Ms. Fitoussi stated that she adored the puffy sleeves. “Pat despised the sleeves, and I told her, ‘The garment is nothing without the sleeves.'” “It’s basically a tube with some hearts in it,” she explained.

Meanwhile, Mindy has joined a band and is performing on the streets of Paris. (Ms. Park has received Tony and Grammy nominations.) Her performance parts allowed the costume crew to go all out with glitter and feathers. Consider the glittering green Zadig & Voltaire outfit she wore to perform at the Chopard event, which she teamed with sparkly Roger Vivier heels.

“We’re so used to having Mindy appear seductive, feminine, and wild,” Ms. Fitoussi explained. “I said, ‘Why not a suit?'”

To give this look “the Mindy touch,” as Ms. Fitoussi puts it, they added a vintage rhinestone necklace that cascades down her throat.

Sylvie is the first to call Emily out on her misunderstanding of French culture and her American attitude, chastising her for chit-chatting at parties and using Paris as her personal “amusement park.” While Emily’s employer resembles the show’s quintessential Frenchwoman in many aspects, Ms. Fitoussi had no intention of clothing her as such.

“I know how to construct the perfect Frenchwoman,” she added, reciting “boring” fundamentals like bluejeans, T-shirts, white shoes, a black or navy blazer, and “beige if we’re wild today.”

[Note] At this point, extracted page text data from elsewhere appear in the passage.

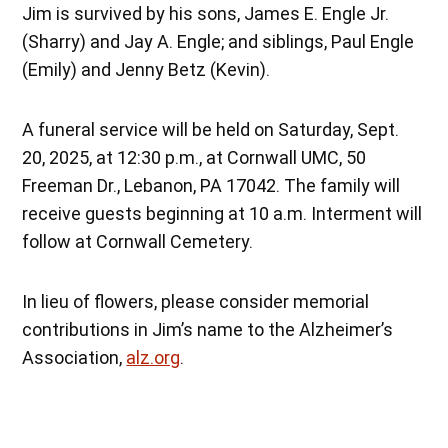
Jim is survived by his sons, James E. Engle Jr.
(Sharry) and Jay A. Engle; and siblings, Paul Engle
(Emily) and Jenny Betz (Kevin).
A funeral service will be held on Saturday, Sept.
20, 2025, at 12:30 p.m., at Cornwall UMC, 50
Freeman Dr., Lebanon, PA 17042. The family will
receive guests beginning at 10 a.m. Interment will
follow at Cornwall Cemetery.
In lieu of flowers, please consider memorial
contributions in Jim’s name to the Alzheimer’s
Association,
alz.org
.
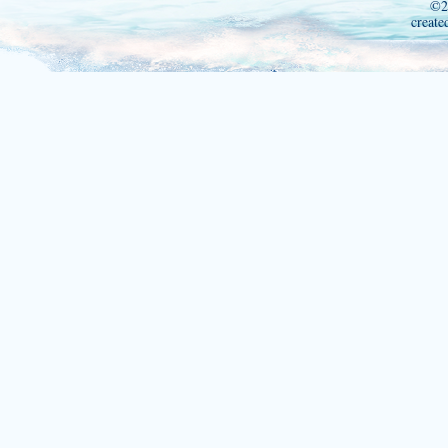
©2
create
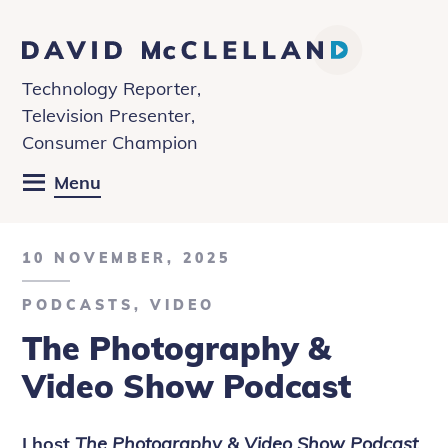
David
McClelland
Technology Reporter,
Television Presenter,
Consumer Champion
Menu
10 NOVEMBER, 2025
PODCASTS
,
VIDEO
The Photography &
Video Show Podcast
I host
The Photography & Video Show Podcast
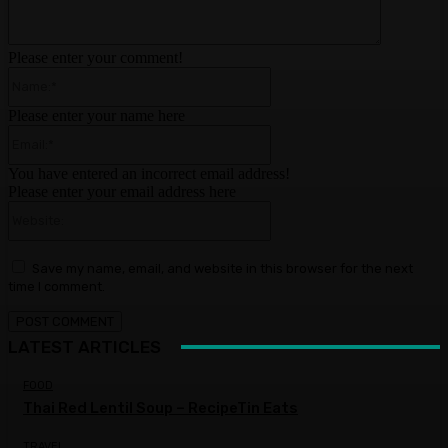
Please enter your comment!
Name:*
Please enter your name here
Email:*
You have entered an incorrect email address!
Please enter your email address here
Website:
Save my name, email, and website in this browser for the next
time I comment.
LATEST ARTICLES
FOOD
Thai Red Lentil Soup – RecipeTin Eats
TRAVEL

Ms. Fitoussi outfitted Sylvie in different costumes in bright red and silver for Season 2. (On set, the silver one became known as her “Mick Jagger suit.”) A low-cut gold Saint Laurent button-down, a black Maje skirt with a thigh-high slit, and an Alaa belt make for an eye-catching workplace ensemble.

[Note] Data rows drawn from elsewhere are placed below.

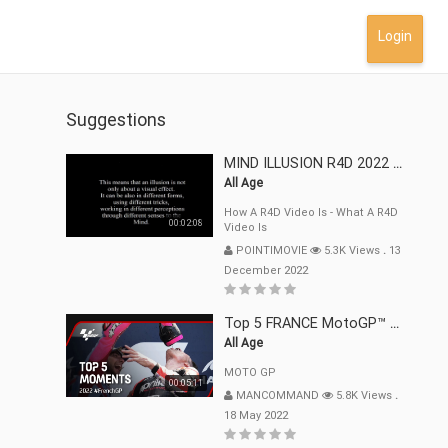
Login
Suggestions
MIND ILLUSION R4D 2022 Mp4
All Age
How A R4D Video Is - What A R4D
00:02:08
Video Is
POINTIMOVIE
5.3K Views
.
13
December 2022
Top 5 FRANCE MotoGP™ Moments | 2022
All Age
MOTO GP
00:05:11
MANCOMMAND
5.8K Views
.
18 May 2022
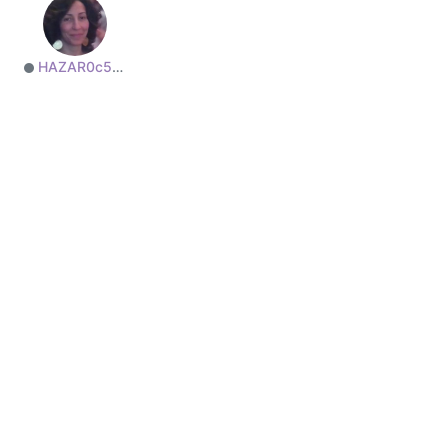
HAZAR0c50a82765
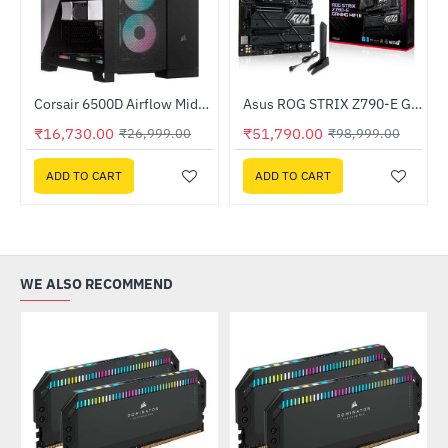
Out Of Stock
Out Of Stock
501-AFCAG-3IN)
Corsair 6500D Airflow Mid-Tower Dual Chamber PC Case Black (CC-9011259-WW)
Asus ROG STRIX Z790-E GAMING WIFI II Intel Motherboard
-38%
-48%
₹16,730.00
₹51,790.00
₹26,999.00
₹98,999.00
ADD TO CART
ADD TO CART
WE ALSO RECOMMEND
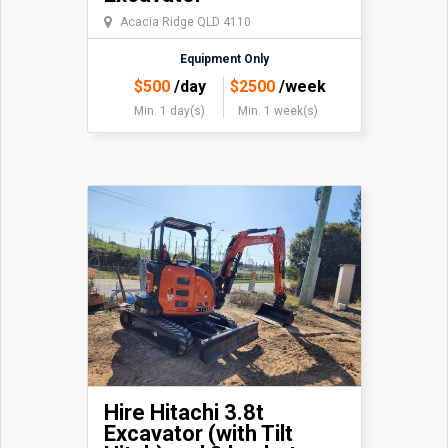
Acacia Ridge QLD 4110
Equipment Only
$
500
/day
$
2500
/week
Min. 1 day(s)
Min. 1 week(s)
Hire Hitachi 3.8t
Excavator (with Tilt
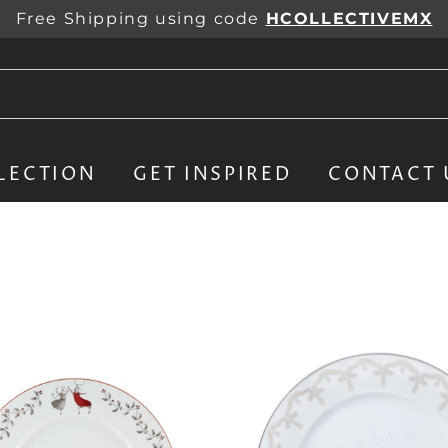
Free Shipping using code
HCOLLECTIVEMX
LECTION
GET INSPIRED
CONTACT 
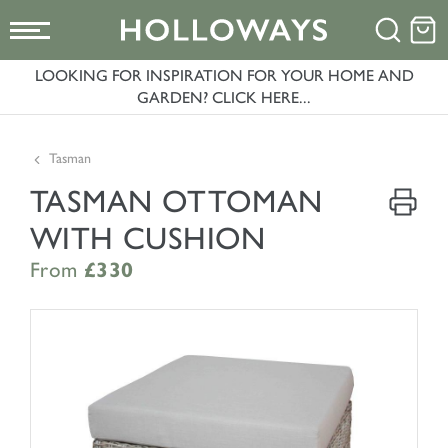
LOOKING FOR INSPIRATION FOR YOUR HOME AND
GARDEN? CLICK HERE...
Tasman
TASMAN OTTOMAN
WITH CUSHION
From
£330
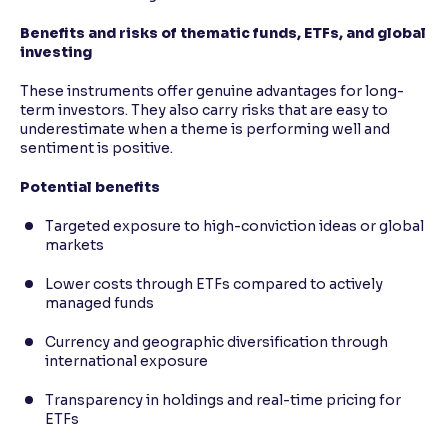
Benefits and risks of thematic funds, ETFs, and global
investing
These instruments offer genuine advantages for long-
term investors. They also carry risks that are easy to
underestimate when a theme is performing well and
sentiment is positive.
Potential benefits
Targeted exposure to high-conviction ideas or global
markets
Lower costs through ETFs compared to actively
managed funds
Currency and geographic diversification through
international exposure
Transparency in holdings and real-time pricing for
ETFs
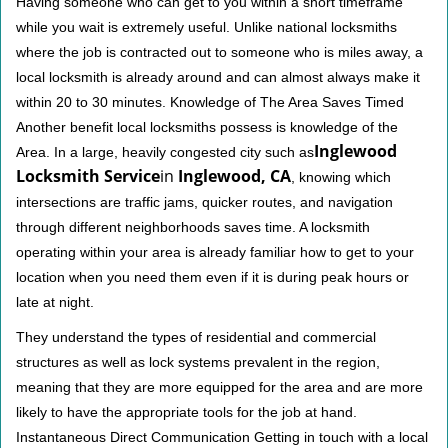
Having someone who can get to you within a short timeframe
while you wait is extremely useful. Unlike national locksmiths
where the job is contracted out to someone who is miles away, a
local locksmith is already around and can almost always make it
within 20 to 30 minutes. Knowledge of The Area Saves Timed
Another benefit local locksmiths possess is knowledge of the
Inglewood
Area. In a large, heavily congested city such as
Locksmith Service
in
Inglewood, CA
, knowing which
intersections are traffic jams, quicker routes, and navigation
through different neighborhoods saves time. A locksmith
operating within your area is already familiar how to get to your
location when you need them even if it is during peak hours or
late at night.
They understand the types of residential and commercial
structures as well as lock systems prevalent in the region,
meaning that they are more equipped for the area and are more
likely to have the appropriate tools for the job at hand.
Instantaneous Direct Communication Getting in touch with a local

“That’s my vision of a business,” Ms. Fitoussi explained. “You wear a black skirt, but instead of white, black, or navy blue, you wear gold.”

Some of the season’s most expensive ensembles come from a new character, Gregory Elliott Dupree, a fashion designer (Jeremy O. Harris). He initially arrives at Saint-Tropez wearing a green and white Casablanca fake fur coat over his shoulders and a floppy Patou hat.

“The reality is, Jeremy O. Harris was clothed when he went through the door,” Ms. Field explained. “I’m thinking, ‘Perfect.'” ‘I don’t have any employment.'”

While Ms. Fitoussi has a special fondness for Gregory — “If I were a male, I would look just like Gregory Dupree” — she strongly relates with Emily in Paris design sense. “I’m usually bright, and I blend patterns since I used to be a textile designer,” she explained. “In Paris, they refer to me as ‘the parrot,’ or ‘the clown.'”

The objective, according to her, is for Emily to keep her strong sensibility even while she learns the language and habits of her new city.

“I don’t want her to appear like your average French girl,” Ms. Fitoussi explained. “I don’t want to clone what’s French or what’s meant to be French fashion.” I’ll fail if I do it.”